Convert the entries below into a single numbered list with one line per item, leaving out the blank lines.
──────
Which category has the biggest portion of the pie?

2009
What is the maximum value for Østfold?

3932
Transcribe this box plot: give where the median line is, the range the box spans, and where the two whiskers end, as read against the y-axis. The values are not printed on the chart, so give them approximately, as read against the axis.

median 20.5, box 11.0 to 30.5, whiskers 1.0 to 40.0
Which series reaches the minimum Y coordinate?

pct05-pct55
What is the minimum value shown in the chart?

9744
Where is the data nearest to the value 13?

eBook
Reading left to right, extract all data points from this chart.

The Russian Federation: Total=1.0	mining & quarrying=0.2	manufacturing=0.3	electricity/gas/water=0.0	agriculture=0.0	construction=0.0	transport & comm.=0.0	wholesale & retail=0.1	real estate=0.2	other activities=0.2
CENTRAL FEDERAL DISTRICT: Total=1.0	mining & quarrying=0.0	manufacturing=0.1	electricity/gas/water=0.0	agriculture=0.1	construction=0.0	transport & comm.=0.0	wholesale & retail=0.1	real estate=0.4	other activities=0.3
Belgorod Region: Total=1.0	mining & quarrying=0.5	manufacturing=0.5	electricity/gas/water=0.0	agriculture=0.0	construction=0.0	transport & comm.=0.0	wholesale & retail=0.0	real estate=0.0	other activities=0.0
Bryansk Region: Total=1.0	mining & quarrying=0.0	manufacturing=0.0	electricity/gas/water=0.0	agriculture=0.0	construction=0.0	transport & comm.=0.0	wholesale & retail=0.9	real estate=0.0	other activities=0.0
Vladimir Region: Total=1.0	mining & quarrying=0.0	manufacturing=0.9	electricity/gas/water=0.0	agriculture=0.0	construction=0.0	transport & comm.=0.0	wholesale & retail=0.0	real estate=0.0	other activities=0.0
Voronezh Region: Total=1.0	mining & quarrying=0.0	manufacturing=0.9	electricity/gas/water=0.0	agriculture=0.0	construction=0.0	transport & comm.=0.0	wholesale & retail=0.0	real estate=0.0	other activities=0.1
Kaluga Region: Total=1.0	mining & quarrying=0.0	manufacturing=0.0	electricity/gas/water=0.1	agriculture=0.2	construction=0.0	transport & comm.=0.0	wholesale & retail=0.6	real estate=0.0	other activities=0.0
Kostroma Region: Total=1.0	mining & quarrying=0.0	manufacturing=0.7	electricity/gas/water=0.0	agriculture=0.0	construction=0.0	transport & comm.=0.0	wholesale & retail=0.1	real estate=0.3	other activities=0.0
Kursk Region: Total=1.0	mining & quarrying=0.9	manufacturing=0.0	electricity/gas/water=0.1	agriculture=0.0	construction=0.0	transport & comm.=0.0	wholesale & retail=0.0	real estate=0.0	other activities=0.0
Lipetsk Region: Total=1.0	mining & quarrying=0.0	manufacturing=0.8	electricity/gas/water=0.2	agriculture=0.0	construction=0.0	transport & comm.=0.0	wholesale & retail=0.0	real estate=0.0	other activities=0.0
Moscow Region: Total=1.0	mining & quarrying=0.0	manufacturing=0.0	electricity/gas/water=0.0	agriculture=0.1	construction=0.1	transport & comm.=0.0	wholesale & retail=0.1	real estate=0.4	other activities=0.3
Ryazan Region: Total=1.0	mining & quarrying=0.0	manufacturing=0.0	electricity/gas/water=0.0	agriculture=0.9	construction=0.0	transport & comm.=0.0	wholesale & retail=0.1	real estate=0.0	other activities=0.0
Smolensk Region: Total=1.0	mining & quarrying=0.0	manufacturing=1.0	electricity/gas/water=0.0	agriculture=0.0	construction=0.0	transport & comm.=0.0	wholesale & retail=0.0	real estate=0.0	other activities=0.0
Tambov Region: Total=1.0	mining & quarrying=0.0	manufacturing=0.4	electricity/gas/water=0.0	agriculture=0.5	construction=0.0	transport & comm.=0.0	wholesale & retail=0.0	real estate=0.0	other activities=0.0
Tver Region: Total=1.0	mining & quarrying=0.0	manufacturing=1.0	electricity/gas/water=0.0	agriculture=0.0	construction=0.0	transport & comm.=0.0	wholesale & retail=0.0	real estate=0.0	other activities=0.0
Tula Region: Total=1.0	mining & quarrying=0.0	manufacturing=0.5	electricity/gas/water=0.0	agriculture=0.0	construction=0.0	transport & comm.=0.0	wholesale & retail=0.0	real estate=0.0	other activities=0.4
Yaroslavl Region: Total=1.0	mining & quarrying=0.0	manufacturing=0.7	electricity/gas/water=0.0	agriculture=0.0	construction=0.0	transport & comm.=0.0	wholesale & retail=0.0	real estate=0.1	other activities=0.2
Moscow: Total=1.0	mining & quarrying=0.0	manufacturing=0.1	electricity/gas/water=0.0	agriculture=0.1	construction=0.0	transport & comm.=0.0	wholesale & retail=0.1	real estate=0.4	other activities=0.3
──────
TASK RESPONSE |
1. Which category has the biggest portion of the pie?
2. 2009
3. What is the maximum value for Østfold?
4. 3932
5. Transcribe this box plot: give where the median line is, the range the box spans, and where the two whiskers end, as read against the y-axis. The values are not printed on the chart, so give them approximately, as read against the axis.
6. median 20.5, box 11.0 to 30.5, whiskers 1.0 to 40.0
7. Which series reaches the minimum Y coordinate?
8. pct05-pct55
9. What is the minimum value shown in the chart?
10. 9744
11. Where is the data nearest to the value 13?
12. eBook
13. Reading left to right, extract all data points from this chart.
14. The Russian Federation: Total=1.0	mining & quarrying=0.2	manufacturing=0.3	electricity/gas/water=0.0	agriculture=0.0	construction=0.0	transport & comm.=0.0	wholesale & retail=0.1	real estate=0.2	other activities=0.2
15. CENTRAL FEDERAL DISTRICT: Total=1.0	mining & quarrying=0.0	manufacturing=0.1	electricity/gas/water=0.0	agriculture=0.1	construction=0.0	transport & comm.=0.0	wholesale & retail=0.1	real estate=0.4	other activities=0.3
16. Belgorod Region: Total=1.0	mining & quarrying=0.5	manufacturing=0.5	electricity/gas/water=0.0	agriculture=0.0	construction=0.0	transport & comm.=0.0	wholesale & retail=0.0	real estate=0.0	other activities=0.0
17. Bryansk Region: Total=1.0	mining & quarrying=0.0	manufacturing=0.0	electricity/gas/water=0.0	agriculture=0.0	construction=0.0	transport & comm.=0.0	wholesale & retail=0.9	real estate=0.0	other activities=0.0
18. Vladimir Region: Total=1.0	mining & quarrying=0.0	manufacturing=0.9	electricity/gas/water=0.0	agriculture=0.0	construction=0.0	transport & comm.=0.0	wholesale & retail=0.0	real estate=0.0	other activities=0.0
19. Voronezh Region: Total=1.0	mining & quarrying=0.0	manufacturing=0.9	electricity/gas/water=0.0	agriculture=0.0	construction=0.0	transport & comm.=0.0	wholesale & retail=0.0	real estate=0.0	other activities=0.1
20. Kaluga Region: Total=1.0	mining & quarrying=0.0	manufacturing=0.0	electricity/gas/water=0.1	agriculture=0.2	construction=0.0	transport & comm.=0.0	wholesale & retail=0.6	real estate=0.0	other activities=0.0
21. Kostroma Region: Total=1.0	mining & quarrying=0.0	manufacturing=0.7	electricity/gas/water=0.0	agriculture=0.0	construction=0.0	transport & comm.=0.0	wholesale & retail=0.1	real estate=0.3	other activities=0.0
22. Kursk Region: Total=1.0	mining & quarrying=0.9	manufacturing=0.0	electricity/gas/water=0.1	agriculture=0.0	construction=0.0	transport & comm.=0.0	wholesale & retail=0.0	real estate=0.0	other activities=0.0
23. Lipetsk Region: Total=1.0	mining & quarrying=0.0	manufacturing=0.8	electricity/gas/water=0.2	agriculture=0.0	construction=0.0	transport & comm.=0.0	wholesale & retail=0.0	real estate=0.0	other activities=0.0
24. Moscow Region: Total=1.0	mining & quarrying=0.0	manufacturing=0.0	electricity/gas/water=0.0	agriculture=0.1	construction=0.1	transport & comm.=0.0	wholesale & retail=0.1	real estate=0.4	other activities=0.3
25. Ryazan Region: Total=1.0	mining & quarrying=0.0	manufacturing=0.0	electricity/gas/water=0.0	agriculture=0.9	construction=0.0	transport & comm.=0.0	wholesale & retail=0.1	real estate=0.0	other activities=0.0
26. Smolensk Region: Total=1.0	mining & quarrying=0.0	manufacturing=1.0	electricity/gas/water=0.0	agriculture=0.0	construction=0.0	transport & comm.=0.0	wholesale & retail=0.0	real estate=0.0	other activities=0.0
27. Tambov Region: Total=1.0	mining & quarrying=0.0	manufacturing=0.4	electricity/gas/water=0.0	agriculture=0.5	construction=0.0	transport & comm.=0.0	wholesale & retail=0.0	real estate=0.0	other activities=0.0
28. Tver Region: Total=1.0	mining & quarrying=0.0	manufacturing=1.0	electricity/gas/water=0.0	agriculture=0.0	construction=0.0	transport & comm.=0.0	wholesale & retail=0.0	real estate=0.0	other activities=0.0
29. Tula Region: Total=1.0	mining & quarrying=0.0	manufacturing=0.5	electricity/gas/water=0.0	agriculture=0.0	construction=0.0	transport & comm.=0.0	wholesale & retail=0.0	real estate=0.0	other activities=0.4
30. Yaroslavl Region: Total=1.0	mining & quarrying=0.0	manufacturing=0.7	electricity/gas/water=0.0	agriculture=0.0	construction=0.0	transport & comm.=0.0	wholesale & retail=0.0	real estate=0.1	other activities=0.2
31. Moscow: Total=1.0	mining & quarrying=0.0	manufacturing=0.1	electricity/gas/water=0.0	agriculture=0.1	construction=0.0	transport & comm.=0.0	wholesale & retail=0.1	real estate=0.4	other activities=0.3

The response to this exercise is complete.